Record set
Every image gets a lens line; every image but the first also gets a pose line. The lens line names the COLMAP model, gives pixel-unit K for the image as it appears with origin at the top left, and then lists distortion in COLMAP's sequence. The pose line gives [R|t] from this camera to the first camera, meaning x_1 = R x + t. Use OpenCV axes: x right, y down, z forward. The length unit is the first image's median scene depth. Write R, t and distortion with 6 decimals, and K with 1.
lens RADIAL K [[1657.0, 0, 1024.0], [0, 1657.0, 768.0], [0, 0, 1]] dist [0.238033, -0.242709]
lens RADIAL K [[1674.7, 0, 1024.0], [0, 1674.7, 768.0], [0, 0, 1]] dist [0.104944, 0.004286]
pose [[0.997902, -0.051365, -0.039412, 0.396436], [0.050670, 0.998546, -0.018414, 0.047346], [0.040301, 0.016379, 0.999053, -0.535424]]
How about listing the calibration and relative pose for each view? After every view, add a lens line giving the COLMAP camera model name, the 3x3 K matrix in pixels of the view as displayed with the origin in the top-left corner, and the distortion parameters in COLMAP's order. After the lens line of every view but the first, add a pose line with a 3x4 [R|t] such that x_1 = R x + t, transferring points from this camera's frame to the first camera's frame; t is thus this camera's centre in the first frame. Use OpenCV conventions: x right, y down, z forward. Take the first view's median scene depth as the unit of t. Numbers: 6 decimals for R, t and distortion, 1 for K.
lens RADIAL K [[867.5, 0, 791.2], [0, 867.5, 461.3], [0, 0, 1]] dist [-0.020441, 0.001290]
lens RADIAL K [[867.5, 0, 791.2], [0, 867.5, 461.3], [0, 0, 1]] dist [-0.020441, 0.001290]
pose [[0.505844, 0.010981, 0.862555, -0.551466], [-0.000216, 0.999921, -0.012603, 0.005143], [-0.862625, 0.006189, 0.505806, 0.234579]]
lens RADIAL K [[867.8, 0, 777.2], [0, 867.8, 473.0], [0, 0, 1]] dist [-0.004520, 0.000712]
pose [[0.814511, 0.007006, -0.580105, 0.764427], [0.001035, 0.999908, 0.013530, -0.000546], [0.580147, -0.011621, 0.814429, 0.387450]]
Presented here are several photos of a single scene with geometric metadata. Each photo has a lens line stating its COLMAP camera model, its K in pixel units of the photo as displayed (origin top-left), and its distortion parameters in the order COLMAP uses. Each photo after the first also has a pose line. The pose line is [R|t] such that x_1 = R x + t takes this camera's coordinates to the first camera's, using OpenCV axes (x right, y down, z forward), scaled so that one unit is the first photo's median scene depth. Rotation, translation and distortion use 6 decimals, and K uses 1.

Your assignment
Return all of the records above word for word, in the same order.

Result of the task
Every image gets a lens line; every image but the first also gets a pose line. The lens line names the COLMAP model, gives pixel-unit K for the image as it appears with origin at the top left, and then lists distortion in COLMAP's sequence. The pose line gives [R|t] from this camera to the first camera, meaning x_1 = R x + t. Use OpenCV axes: x right, y down, z forward. The length unit is the first image's median scene depth. Write R, t and distortion with 6 decimals, and K with 1.
lens RADIAL K [[1657.0, 0, 1024.0], [0, 1657.0, 768.0], [0, 0, 1]] dist [0.238033, -0.242709]
lens RADIAL K [[1674.7, 0, 1024.0], [0, 1674.7, 768.0], [0, 0, 1]] dist [0.104944, 0.004286]
pose [[0.997902, -0.051365, -0.039412, 0.396436], [0.050670, 0.998546, -0.018414, 0.047346], [0.040301, 0.016379, 0.999053, -0.535424]]
How about listing the calibration and relative pose for each view? After every view, add a lens line giving the COLMAP camera model name, the 3x3 K matrix in pixels of the view as displayed with the origin in the top-left corner, and the distortion parameters in COLMAP's order. After the lens line of every view but the first, add a pose line with a 3x4 [R|t] such that x_1 = R x + t, transferring points from this camera's frame to the first camera's frame; t is thus this camera's centre in the first frame. Use OpenCV conventions: x right, y down, z forward. Take the first view's median scene depth as the unit of t. Numbers: 6 decimals for R, t and distortion, 1 for K.
lens RADIAL K [[867.5, 0, 791.2], [0, 867.5, 461.3], [0, 0, 1]] dist [-0.020441, 0.001290]
lens RADIAL K [[867.5, 0, 791.2], [0, 867.5, 461.3], [0, 0, 1]] dist [-0.020441, 0.001290]
pose [[0.505844, 0.010981, 0.862555, -0.551466], [-0.000216, 0.999921, -0.012603, 0.005143], [-0.862625, 0.006189, 0.505806, 0.234579]]
lens RADIAL K [[867.8, 0, 777.2], [0, 867.8, 473.0], [0, 0, 1]] dist [-0.004520, 0.000712]
pose [[0.814511, 0.007006, -0.580105, 0.764427], [0.001035, 0.999908, 0.013530, -0.000546], [0.580147, -0.011621, 0.814429, 0.387450]]
Presented here are several photos of a single scene with geometric metadata. Each photo has a lens line stating its COLMAP camera model, its K in pixel units of the photo as displayed (origin top-left), and its distortion parameters in the order COLMAP uses. Each photo after the first also has a pose line. The pose line is [R|t] such that x_1 = R x + t takes this camera's coordinates to the first camera's, using OpenCV axes (x right, y down, z forward), scaled so that one unit is the first photo's median scene depth. Rotation, translation and distortion use 6 decimals, and K uses 1.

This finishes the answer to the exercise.